- [Prompt]: Below are entries. Give back exactly the lines from the one containing "Men's Round Neck Normal" through the one containing "We also share", inclusive, without the pictures.

★ ★ ★ ★ ★ ★ ★

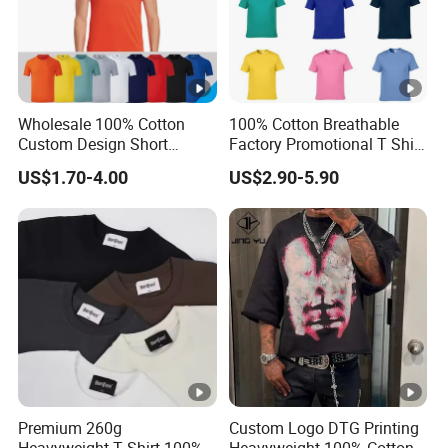
Wholesale 100% Cotton
100% Cotton Breathable
Custom Design Short
Factory Promotional T Shirt
Sleeve T Shirt for Adults
Wholesale Low MOQ
US$1.70-4.00
US$2.90-5.90
Custom Your Own Logo
Printing or Embroidery
Men's Round Neck Normal
Sleeve T Shirt
Premium 260g
Custom Logo DTG Printing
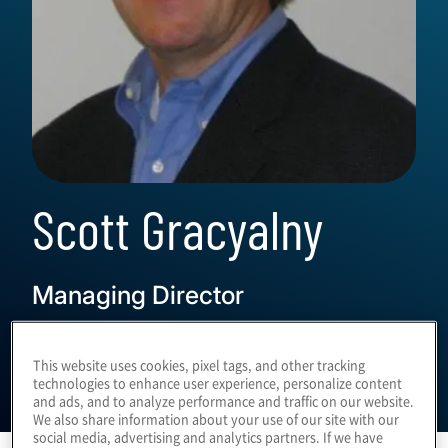
Scott Gracyalny
Managing Director
This website uses cookies, pixel tags, and other tracking
technologies to enhance user experience, personalize content
and ads, and to analyze performance and traffic on our website.
We also share information about your use of our site with our
social media, advertising and analytics partners. If we have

★ ★ ★ ★ ★ ★ ★

- [Reply to the exercise]:
Men's Round Neck Normal
Sleeve T Shirt
Premium 260g
Custom Logo DTG Printing
Scott Gracyalny
Managing Director
This website uses cookies, pixel tags, and other tracking
technologies to enhance user experience, personalize content
and ads, and to analyze performance and traffic on our website.
We also share information about your use of our site with our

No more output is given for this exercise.